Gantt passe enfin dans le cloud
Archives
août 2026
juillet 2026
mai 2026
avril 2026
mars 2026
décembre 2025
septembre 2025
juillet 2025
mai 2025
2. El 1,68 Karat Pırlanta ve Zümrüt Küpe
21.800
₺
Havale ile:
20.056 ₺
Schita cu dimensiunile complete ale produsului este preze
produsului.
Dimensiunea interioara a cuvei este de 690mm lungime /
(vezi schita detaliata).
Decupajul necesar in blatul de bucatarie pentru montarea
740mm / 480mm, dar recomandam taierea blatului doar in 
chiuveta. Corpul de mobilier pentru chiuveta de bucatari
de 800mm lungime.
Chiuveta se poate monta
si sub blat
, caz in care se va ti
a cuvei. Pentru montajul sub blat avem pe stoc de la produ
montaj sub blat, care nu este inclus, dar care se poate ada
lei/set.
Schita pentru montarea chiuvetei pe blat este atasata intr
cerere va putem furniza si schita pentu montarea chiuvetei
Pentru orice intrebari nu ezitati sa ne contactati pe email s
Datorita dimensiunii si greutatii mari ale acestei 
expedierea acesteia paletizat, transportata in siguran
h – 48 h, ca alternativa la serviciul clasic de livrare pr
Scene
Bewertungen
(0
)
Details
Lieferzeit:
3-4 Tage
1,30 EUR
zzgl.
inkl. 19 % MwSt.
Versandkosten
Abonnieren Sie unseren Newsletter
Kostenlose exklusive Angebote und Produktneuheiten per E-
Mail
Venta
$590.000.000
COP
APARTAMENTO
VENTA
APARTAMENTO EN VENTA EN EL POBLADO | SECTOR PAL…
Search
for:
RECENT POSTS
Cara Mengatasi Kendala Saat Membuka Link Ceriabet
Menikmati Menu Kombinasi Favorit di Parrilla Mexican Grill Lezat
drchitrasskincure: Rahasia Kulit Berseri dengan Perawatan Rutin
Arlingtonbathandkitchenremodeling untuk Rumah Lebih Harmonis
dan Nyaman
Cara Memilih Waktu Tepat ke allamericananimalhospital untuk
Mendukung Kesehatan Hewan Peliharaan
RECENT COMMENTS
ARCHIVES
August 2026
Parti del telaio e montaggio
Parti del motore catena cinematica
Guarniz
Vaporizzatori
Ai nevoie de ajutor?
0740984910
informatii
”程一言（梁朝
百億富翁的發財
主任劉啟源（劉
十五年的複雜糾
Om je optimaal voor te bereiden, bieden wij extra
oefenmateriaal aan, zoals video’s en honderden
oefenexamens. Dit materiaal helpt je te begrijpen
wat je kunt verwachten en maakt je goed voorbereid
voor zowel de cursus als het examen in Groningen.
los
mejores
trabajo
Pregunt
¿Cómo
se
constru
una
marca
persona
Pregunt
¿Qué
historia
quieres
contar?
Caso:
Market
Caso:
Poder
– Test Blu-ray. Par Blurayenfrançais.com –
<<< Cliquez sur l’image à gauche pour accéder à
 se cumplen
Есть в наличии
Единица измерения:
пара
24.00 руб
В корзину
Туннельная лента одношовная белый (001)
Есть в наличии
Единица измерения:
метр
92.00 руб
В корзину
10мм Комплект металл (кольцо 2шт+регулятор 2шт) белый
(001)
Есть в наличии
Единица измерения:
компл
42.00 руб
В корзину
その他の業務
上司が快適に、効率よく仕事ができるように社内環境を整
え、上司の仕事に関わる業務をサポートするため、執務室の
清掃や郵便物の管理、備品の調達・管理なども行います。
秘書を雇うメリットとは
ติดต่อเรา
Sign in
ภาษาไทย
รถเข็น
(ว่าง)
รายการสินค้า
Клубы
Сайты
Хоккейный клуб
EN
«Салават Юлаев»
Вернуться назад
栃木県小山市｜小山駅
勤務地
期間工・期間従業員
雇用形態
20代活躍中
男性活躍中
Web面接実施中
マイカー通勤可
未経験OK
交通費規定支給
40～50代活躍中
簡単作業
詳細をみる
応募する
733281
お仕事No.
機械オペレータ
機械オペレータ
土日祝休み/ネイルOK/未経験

-*-*-

> [Problem details]: Set out every line of the material above as a numbered list, skipping any blank lines.

> [Response area]:
1. Gantt passe enfin dans le cloud
2. Archives
3. août 2026
4. juillet 2026
5. mai 2026
6. avril 2026
7. mars 2026
8. décembre 2025
9. septembre 2025
10. juillet 2025
11. mai 2025
12. 2. El 1,68 Karat Pırlanta ve Zümrüt Küpe
13. 21.800
14. ₺
15. Havale ile:
16. 20.056 ₺
17. Schita cu dimensiunile complete ale produsului este preze
18. produsului.
19. Dimensiunea interioara a cuvei este de 690mm lungime /
20. (vezi schita detaliata).
21. Decupajul necesar in blatul de bucatarie pentru montarea
22. 740mm / 480mm, dar recomandam taierea blatului doar in 
23. chiuveta. Corpul de mobilier pentru chiuveta de bucatari
24. de 800mm lungime.
25. Chiuveta se poate monta
26. si sub blat
27. , caz in care se va ti
28. a cuvei. Pentru montajul sub blat avem pe stoc de la produ
29. montaj sub blat, care nu este inclus, dar care se poate ada
30. lei/set.
31. Schita pentru montarea chiuvetei pe blat este atasata intr
32. cerere va putem furniza si schita pentu montarea chiuvetei
33. Pentru orice intrebari nu ezitati sa ne contactati pe email s
34. Datorita dimensiunii si greutatii mari ale acestei 
35. expedierea acesteia paletizat, transportata in siguran
36. h – 48 h, ca alternativa la serviciul clasic de livrare pr
37. Scene
38. Bewertungen
39. (0
40. )
41. Details
42. Lieferzeit:
43. 3-4 Tage
44. 1,30 EUR
45. zzgl.
46. inkl. 19 % MwSt.
47. Versandkosten
48. Abonnieren Sie unseren Newsletter
49. Kostenlose exklusive Angebote und Produktneuheiten per E-
50. Mail
51. Venta
52. $590.000.000
53. COP
54. APARTAMENTO
55. VENTA
56. APARTAMENTO EN VENTA EN EL POBLADO | SECTOR PAL…
57. Search
58. for:
59. RECENT POSTS
60. Cara Mengatasi Kendala Saat Membuka Link Ceriabet
61. Menikmati Menu Kombinasi Favorit di Parrilla Mexican Grill Lezat
62. drchitrasskincure: Rahasia Kulit Berseri dengan Perawatan Rutin
63. Arlingtonbathandkitchenremodeling untuk Rumah Lebih Harmonis
64. dan Nyaman
65. Cara Memilih Waktu Tepat ke allamericananimalhospital untuk
66. Mendukung Kesehatan Hewan Peliharaan
67. RECENT COMMENTS
68. ARCHIVES
69. August 2026
70. Parti del telaio e montaggio
71. Parti del motore catena cinematica
72. Guarniz
73. Vaporizzatori
74. Ai nevoie de ajutor?
75. 0740984910
76. informatii
77. ”程一言（梁朝
78. 百億富翁的發財
79. 主任劉啟源（劉
80. 十五年的複雜糾
81. Om je optimaal voor te bereiden, bieden wij extra
82. oefenmateriaal aan, zoals video’s en honderden
83. oefenexamens. Dit materiaal helpt je te begrijpen
84. wat je kunt verwachten en maakt je goed voorbereid
85. voor zowel de cursus als het examen in Groningen.
86. los
87. mejores
88. trabajo
89. Pregunt
90. ¿Cómo
91. se
92. constru
93. una
94. marca
95. persona
96. Pregunt
97. ¿Qué
98. historia
99. quieres
100. contar?
101. Caso:
102. Market
103. Caso:
104. Poder
105. – Test Blu-ray. Par Blurayenfrançais.com –
106. <<< Cliquez sur l’image à gauche pour accéder à
107.  se cumplen
108. Есть в наличии
109. Единица измерения:
110. пара
111. 24.00 руб
112. В корзину
113. Туннельная лента одношовная белый (001)
114. Есть в наличии
115. Единица измерения:
116. метр
117. 92.00 руб
118. В корзину
119. 10мм Комплект металл (кольцо 2шт+регулятор 2шт) белый
120. (001)
121. Есть в наличии
122. Единица измерения:
123. компл
124. 42.00 руб
125. В корзину
126. その他の業務
127. 上司が快適に、効率よく仕事ができるように社内環境を整
128. え、上司の仕事に関わる業務をサポートするため、執務室の
129. 清掃や郵便物の管理、備品の調達・管理なども行います。
130. 秘書を雇うメリットとは
131. ติดต่อเรา
132. Sign in
133. ภาษาไทย
134. รถเข็น
135. (ว่าง)
136. รายการสินค้า
137. Клубы
138. Сайты
139. Хоккейный клуб
140. EN
141. «Салават Юлаев»
142. Вернуться назад
143. 栃木県小山市｜小山駅
144. 勤務地
145. 期間工・期間従業員
146. 雇用形態
147. 20代活躍中
148. 男性活躍中
149. Web面接実施中
150. マイカー通勤可
151. 未経験OK
152. 交通費規定支給
153. 40～50代活躍中
154. 簡単作業
155. 詳細をみる
156. 応募する
157. 733281
158. お仕事No.
159. 機械オペレータ
160. 機械オペレータ
161. 土日祝休み/ネイルOK/未経験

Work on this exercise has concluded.